→ **What is expected**: Write out exactly the lines below that run from the one containing "[431,54,731,68] Implementacija rješenja" through the one containing "(494, 416) none", both included, with no other lines.

Source data below:

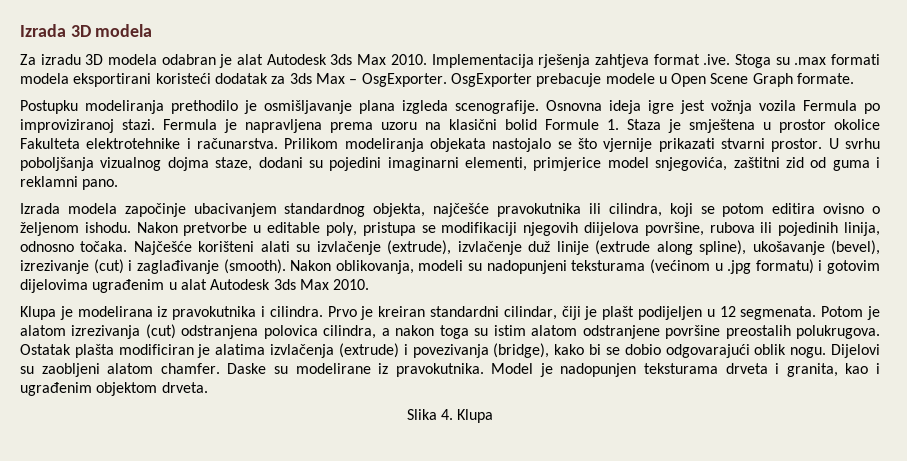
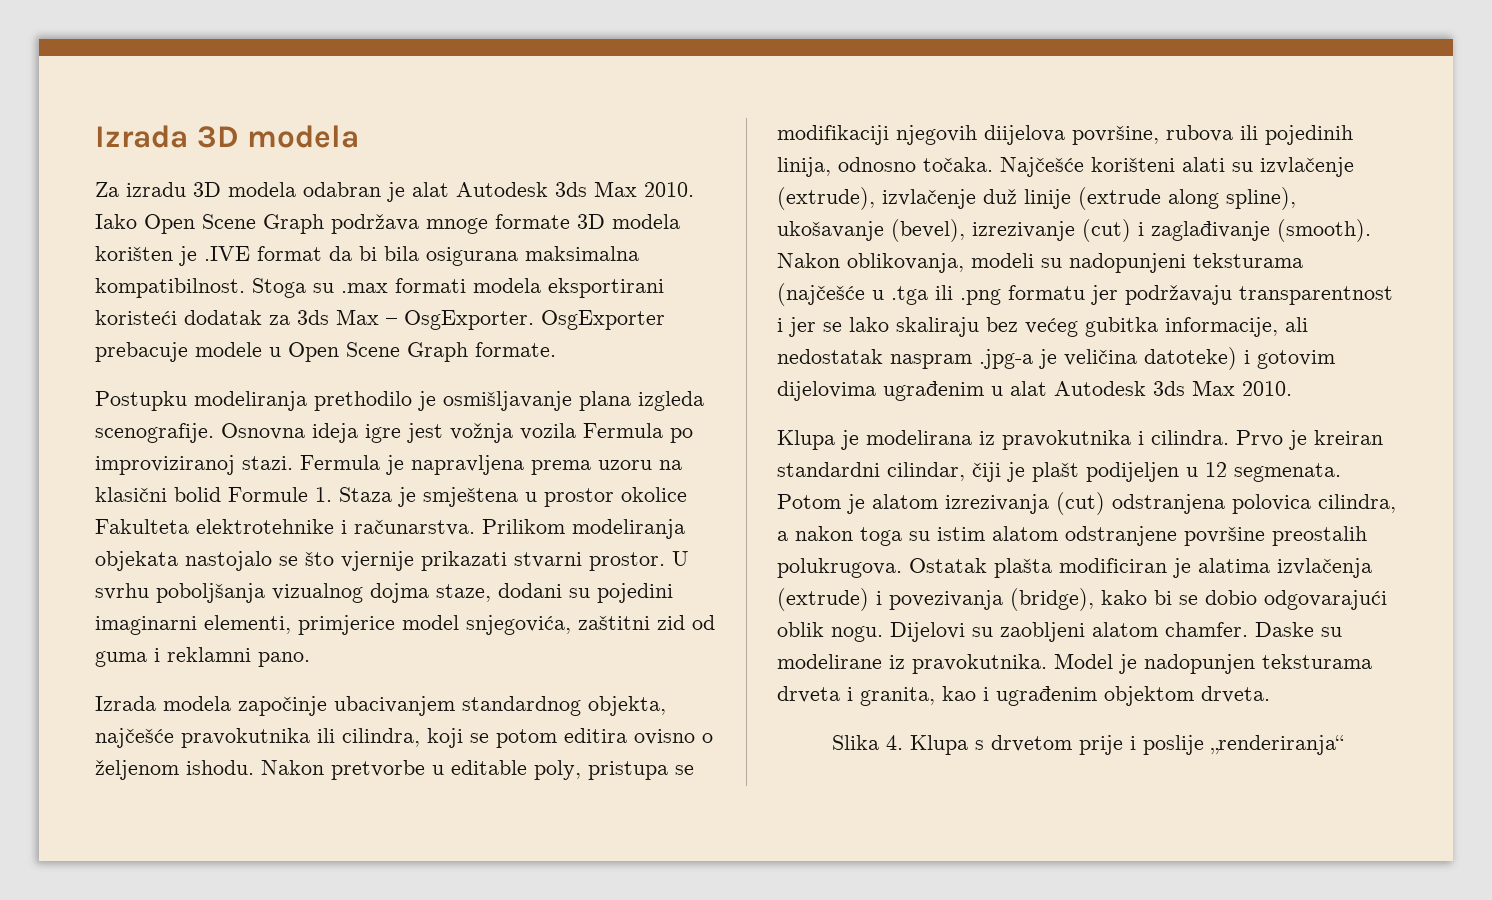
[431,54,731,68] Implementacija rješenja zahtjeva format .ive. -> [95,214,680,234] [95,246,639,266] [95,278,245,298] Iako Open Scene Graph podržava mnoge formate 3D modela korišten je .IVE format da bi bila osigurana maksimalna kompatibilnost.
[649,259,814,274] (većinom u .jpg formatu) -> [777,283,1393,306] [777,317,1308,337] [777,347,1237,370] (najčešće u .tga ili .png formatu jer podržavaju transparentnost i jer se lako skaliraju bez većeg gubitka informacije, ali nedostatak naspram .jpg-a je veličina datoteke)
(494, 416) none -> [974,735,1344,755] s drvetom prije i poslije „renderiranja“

End of Source data.
Source data below:

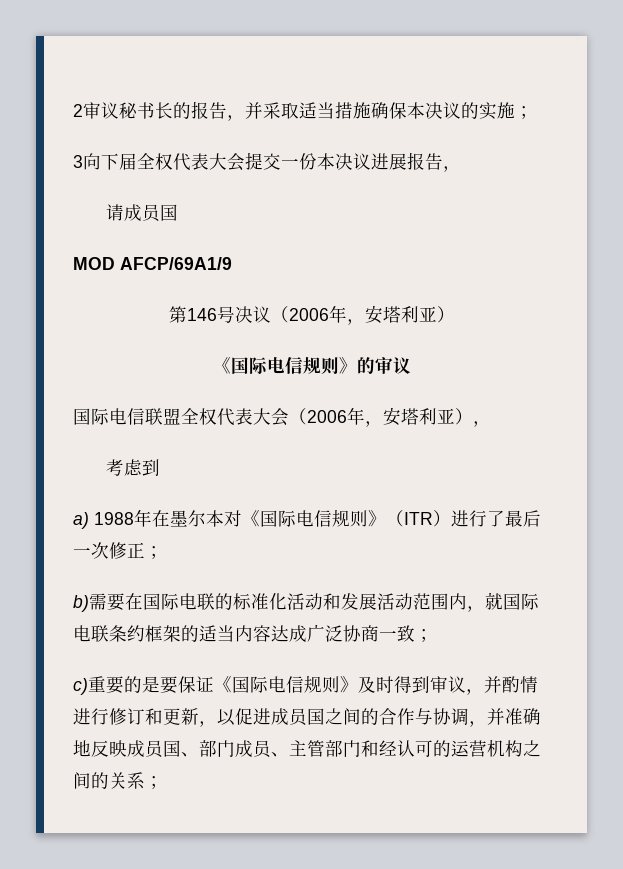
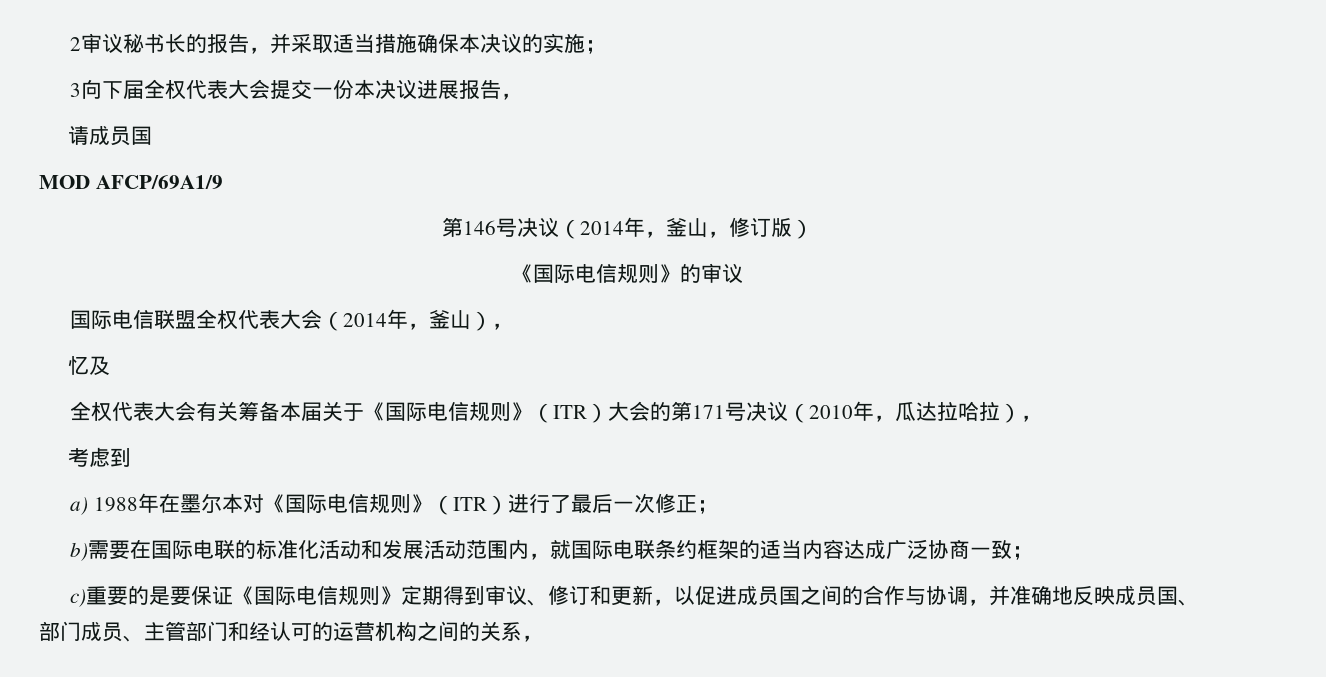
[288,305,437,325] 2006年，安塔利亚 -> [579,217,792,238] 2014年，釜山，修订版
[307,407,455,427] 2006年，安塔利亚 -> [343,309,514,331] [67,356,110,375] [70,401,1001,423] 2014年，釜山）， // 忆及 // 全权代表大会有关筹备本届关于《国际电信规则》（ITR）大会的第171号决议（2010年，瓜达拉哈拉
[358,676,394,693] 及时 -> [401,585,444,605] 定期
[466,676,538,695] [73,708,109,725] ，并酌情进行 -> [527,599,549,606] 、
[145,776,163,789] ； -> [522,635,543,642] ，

End of Source data.
Source data below:

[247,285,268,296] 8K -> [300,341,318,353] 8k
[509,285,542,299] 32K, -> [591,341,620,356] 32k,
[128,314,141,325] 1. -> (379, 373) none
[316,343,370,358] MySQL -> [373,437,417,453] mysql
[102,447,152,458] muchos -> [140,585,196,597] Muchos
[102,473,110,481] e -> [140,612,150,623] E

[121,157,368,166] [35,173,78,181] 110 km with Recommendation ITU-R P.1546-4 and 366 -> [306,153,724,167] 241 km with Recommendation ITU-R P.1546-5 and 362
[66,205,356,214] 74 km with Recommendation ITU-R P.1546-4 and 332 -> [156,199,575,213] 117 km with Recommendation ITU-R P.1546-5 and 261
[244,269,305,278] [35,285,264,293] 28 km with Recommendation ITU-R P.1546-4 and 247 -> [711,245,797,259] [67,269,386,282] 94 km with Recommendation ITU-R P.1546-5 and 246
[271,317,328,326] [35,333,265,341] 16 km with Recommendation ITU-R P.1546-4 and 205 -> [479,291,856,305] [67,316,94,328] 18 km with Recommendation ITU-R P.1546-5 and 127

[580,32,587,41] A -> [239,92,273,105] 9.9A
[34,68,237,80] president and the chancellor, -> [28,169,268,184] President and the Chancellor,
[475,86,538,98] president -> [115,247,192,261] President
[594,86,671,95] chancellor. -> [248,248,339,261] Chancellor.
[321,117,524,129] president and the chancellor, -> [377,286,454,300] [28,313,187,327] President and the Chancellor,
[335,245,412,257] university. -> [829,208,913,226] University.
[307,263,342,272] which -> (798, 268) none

End of Source data.

→ **Answer**:
[431,54,731,68] Implementacija rješenja zahtjeva format .ive. -> [95,214,680,234] [95,246,639,266] [95,278,245,298] Iako Open Scene Graph podržava mnoge formate 3D modela korišten je .IVE format da bi bila osigurana maksimalna kompatibilnost.
[649,259,814,274] (većinom u .jpg formatu) -> [777,283,1393,306] [777,317,1308,337] [777,347,1237,370] (najčešće u .tga ili .png formatu jer podržavaju transparentnost i jer se lako skaliraju bez većeg gubitka informacije, ali nedostatak naspram .jpg-a je veličina datoteke)
(494, 416) none -> [974,735,1344,755] s drvetom prije i poslije „renderiranja“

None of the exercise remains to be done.